Trash mags with training wheels
Teen glossies walk a fine line between beauty myth and teen reality -- and they stumble often.
By Janelle Brown
Sept. 10, 2001 | Who, you may be asking yourself, is ELLEgirl? Well, she carries her cellphone in a tiny stuffed animal frog; graffitis her own handbags rather than shelling out for Stephen Sprouse-scrawled Louis Vuitton luggage; wears magenta eyeliner and pink fishnets; bleaches her teeth once a week; considers Chloë Sevigny a fashion icon; knows that Sisqo's favorite food is fried chicken; and buys $238 Marc Jacobs strapless dresses.
In other words, if Elle magazine is the 55-year-old matriarch of the high-end fashion glossies, the teen spinoff ELLEgirl -- hitting the stands this month -- is her sassy, somewhat spoiled but ultimately youthful daughter.
There just might be a few thousand teenage girls across the country who fit this exact description (up and coming teenage starlets; precocious daughters of hotel magnates and a few creative and ambitious high schoolers). They now have a magazine to fit their lifestyle. For the rest of teenage America, editor in chief Brandon Holley assures us in the welcome letter of the magazine's first issue, aspiring ELLEgirls can just emulate the personality of actress Julia Stiles, "the ultimate ELLEgirl": "She's confident, attractive, independent and scary smart."
The teen magazine market has undergone a small revolution in the last three years, as magazines for grown-ups have given birth to spinoffs for their nascent teen audiences. People magazine was the first to realize that a huge, pop-culture-crazed high school market was primed for magazines that were a tad more adult than Tiger Beat, but still tailored for their tastes. Teen People merely regurgitated People's formula of celebrity fluff and feel-good profiles of "real people" for the teenage market (i.e., Britney instead of Whitney, Julia Stiles instead of Julia Roberts), and the plan worked: A million teenagers now read the magazine every month.
The second to market was Cosmopolitan's CosmoGIRL! (Which is not to be confused with the similarly named ELLEgirl: Note that CosmoGIRL!, in true Helen Gurley Brown style, capitalizes the GIRL suffix and includes an affirming exclamation point for emphasis, while ELLEgirl demurely focuses on the more elitist French prefix.) CosmoGIRL!, now a million readers strong, was followed by Teen Vogue, a quarterly that currently boasts about 500,000 readers. ELLEgirl, meanwhile, is fashionably late to the party. As yet, we have not been graced with Harper's Junior Bazaar, Lil' Miss O or Girls In Style; but just you wait. (Full disclosure: Two years ago, I wrote Web site reviews for CosmoGIRL!)
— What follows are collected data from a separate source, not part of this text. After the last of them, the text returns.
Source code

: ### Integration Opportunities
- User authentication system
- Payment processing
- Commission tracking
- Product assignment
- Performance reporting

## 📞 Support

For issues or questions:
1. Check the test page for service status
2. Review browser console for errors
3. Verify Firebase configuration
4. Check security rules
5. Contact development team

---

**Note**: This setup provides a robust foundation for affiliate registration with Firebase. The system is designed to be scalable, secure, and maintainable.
By virtue of their ancestry, these new magazines are an odd and somewhat confused lot, especially fashion bible spinoffs like ELLEgirl and Teen Vogue, whose traditional brand images are unaffordable and unattainable chic, but whose teen versions also address the age and interests of their market -- boys 'n' Britney 'n' girl power! They are a breeding ground for little Lolitas, a mishmash of adult imagery and naively youthful concerns, part celeb fanzine and part sophisticated fashion education. They proffer inspirational stories, training courses in self-confidence and even a smidgen of feminism (or, as the ELLEgirl hedges around that dread term on the cover, "Dare we say it? Feminism") -- all packaged alongside gossip, makeup hints and spreads featuring $520 rabbit fur bomber jackets.
In a sense, the new teen mags are tween magazines. They are an amalgamation of the mixed-up, hi-lo messages transmitted to the modern teenager on a daily basis: Be an adult but remain a kid; look sexy but stay a virgin; dress like this model but maintain your own personal style.
The life of a teenager is all about trying to filter these mixed messages under the influence of hard hormones. The mission is to define the line between individual expression and media-defined conformity. Am I wearing low-cut hipster jeans because they express my self-image, or because I was bombarded with Old Navy ads and fashion magazine editorials that suggested that I should buy low-cut hipster jeans?
This dilemma is not unfamiliar to most consumers, but when it comes to the palpable angst of teenagers, glossy magazines are handling flammable goods. Unofficially, these publications are charged with the added responsibility of teaching positive messages. Can they? Should they? What if they say they will and merely pretend?
"It is tough, and you can't underscore enough the responsibility of a teen magazine editor," Holley agrees. "These girls are really important, and it's a big responsibility to live up to their expectations."